An Isro official clarified that a new timeline is not in place yet. “The pandemic has impacted most of the missions planned for this year and the next, including the Gaganyaan mission. A committee is currently reviewing all the missions and where we stand but there is no official timeline yet. This is because, other than Isro, many industries are involved in these missions and they are not working at 100% capacity yet. Once the industries apprise us of their timeline, we will be able to decide on the official dates for the mission,” the official said on condition of anonymity. 

This means that the mission is likely to miss the deadline set by the Prime Minister of August 2022. In his Independence Day address of 2018, the PM said that an Indian astronaut will be sent to space before the country celebrates its 75th year of Independence in 2022. Larsen and Turbo has already delivered one of the segments of the S200 rocket motor that will be used by the human-rated GSLV Mark III for the mission. The astronaut training is also underway in Russia, with the four trainees expected to return to India in March for training on the Indian system. 

Isro needs put in orbit two Indian Data Relay Satellite System (IDRSS) for communicating with the astronauts during the mission. In addition, the space agency also needs to complete at least three major tests– including an air drop test for the parachute system that will demonstrate the ability to successfully recover an orbiting space capsule, a flight of the test vehicle, and a pad abort test to demonstrate the escape of the crew in case of an emergency at the launch pad. 

“The Prime Minister had said that the mission would take place in the year when India celebrates its 75th year of Independence and that is still possible if full-fledged work begins on the mission by January next year. If first mission unmanned mission happens by April 2021, then the crewed flight could possible happen by end of 2022,” said Ajay Lele, Senior Fellow working with space security and strategic technologies at the Institute for Defence Studies and Analyses.The pandemic has also delayed other big-ticket missions that Isro had planned for the year, including India’s first solar mission , Aditya L1, originally scheduled for mid-2020. 

“Space activity cannot be done through work from home. Each and every one of the space engineers has to be available in labs, industries, integration areas, as well as the field. Each engineer, technician, tech assistant has to come from different centres and work together for a launch. Hardware from different parts of the country has to be transported to SHAR (the launch site),” Sivan said after the first launch of the year took place on November 7, when India’s workhorse PSLV carried an Indian Earth Observation Satellite along with nine international satellites to orbit. The Isro chief said at the time that the PSLV would launch a communication satellite next, followed by the second earth observation satellite EOS 02 in its maiden flight. 

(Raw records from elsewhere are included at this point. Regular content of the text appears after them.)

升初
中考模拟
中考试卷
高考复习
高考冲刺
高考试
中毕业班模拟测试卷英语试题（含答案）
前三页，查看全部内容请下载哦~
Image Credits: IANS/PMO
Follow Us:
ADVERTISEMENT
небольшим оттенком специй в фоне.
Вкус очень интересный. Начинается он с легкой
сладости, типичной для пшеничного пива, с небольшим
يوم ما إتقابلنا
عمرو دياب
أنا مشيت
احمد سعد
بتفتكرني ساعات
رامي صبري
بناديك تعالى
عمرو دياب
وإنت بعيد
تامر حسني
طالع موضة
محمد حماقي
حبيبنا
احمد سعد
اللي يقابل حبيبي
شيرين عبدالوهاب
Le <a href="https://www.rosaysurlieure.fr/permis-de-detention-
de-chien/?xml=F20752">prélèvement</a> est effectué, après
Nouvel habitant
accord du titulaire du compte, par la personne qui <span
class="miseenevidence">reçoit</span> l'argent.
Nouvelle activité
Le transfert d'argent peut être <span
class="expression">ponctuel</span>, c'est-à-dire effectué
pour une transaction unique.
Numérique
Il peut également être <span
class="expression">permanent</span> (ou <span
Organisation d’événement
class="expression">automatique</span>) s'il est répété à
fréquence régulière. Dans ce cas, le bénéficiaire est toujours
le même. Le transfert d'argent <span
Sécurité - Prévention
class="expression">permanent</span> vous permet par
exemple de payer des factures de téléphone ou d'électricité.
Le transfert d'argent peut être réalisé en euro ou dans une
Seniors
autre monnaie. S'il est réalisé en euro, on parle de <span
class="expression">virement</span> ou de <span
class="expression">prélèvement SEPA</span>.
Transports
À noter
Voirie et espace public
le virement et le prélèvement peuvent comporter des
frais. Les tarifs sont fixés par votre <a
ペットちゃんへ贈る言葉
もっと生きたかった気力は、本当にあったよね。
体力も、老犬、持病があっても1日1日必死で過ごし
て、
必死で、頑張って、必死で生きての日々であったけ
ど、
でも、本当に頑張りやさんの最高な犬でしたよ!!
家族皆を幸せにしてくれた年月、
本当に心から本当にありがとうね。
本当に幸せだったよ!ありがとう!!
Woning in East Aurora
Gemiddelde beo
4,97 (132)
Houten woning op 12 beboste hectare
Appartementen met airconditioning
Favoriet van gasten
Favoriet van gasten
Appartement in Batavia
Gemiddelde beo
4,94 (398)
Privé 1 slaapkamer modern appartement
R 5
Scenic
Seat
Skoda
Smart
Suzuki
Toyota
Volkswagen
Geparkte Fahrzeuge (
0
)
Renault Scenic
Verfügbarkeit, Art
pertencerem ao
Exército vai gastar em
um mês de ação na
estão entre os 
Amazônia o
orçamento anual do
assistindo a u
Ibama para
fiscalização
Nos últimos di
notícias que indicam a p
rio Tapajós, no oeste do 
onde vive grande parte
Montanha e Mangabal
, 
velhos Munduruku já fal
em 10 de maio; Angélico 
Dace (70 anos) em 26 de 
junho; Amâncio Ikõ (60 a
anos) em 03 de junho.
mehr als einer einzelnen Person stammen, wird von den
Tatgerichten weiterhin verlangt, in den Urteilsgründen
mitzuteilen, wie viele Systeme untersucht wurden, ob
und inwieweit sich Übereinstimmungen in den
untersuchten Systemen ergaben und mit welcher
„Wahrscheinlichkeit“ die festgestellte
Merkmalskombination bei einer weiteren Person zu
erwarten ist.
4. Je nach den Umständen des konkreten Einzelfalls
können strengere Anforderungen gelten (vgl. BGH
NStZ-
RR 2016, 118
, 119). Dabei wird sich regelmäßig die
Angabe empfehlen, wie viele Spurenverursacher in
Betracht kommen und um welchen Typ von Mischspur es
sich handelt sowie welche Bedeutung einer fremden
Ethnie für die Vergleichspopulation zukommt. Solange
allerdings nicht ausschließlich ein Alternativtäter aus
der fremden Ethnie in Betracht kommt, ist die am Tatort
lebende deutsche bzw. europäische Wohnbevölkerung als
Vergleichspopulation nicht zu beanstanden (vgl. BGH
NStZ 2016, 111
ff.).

Apart from the solar mission, Isro was to also send a lander-rover mission to moon either by the end of 2020 or the beginning of 2021. “We have not yet fixed the schedule (for the Chandrayaan-3 launch),” Sivan told PTI.The space agency is reviewing all its future missions, including the Venus mission that had been planned for June 2023. If missed, the next launch window would be after 19 months (the planet has to be at its closest point to Earth at the time of launch).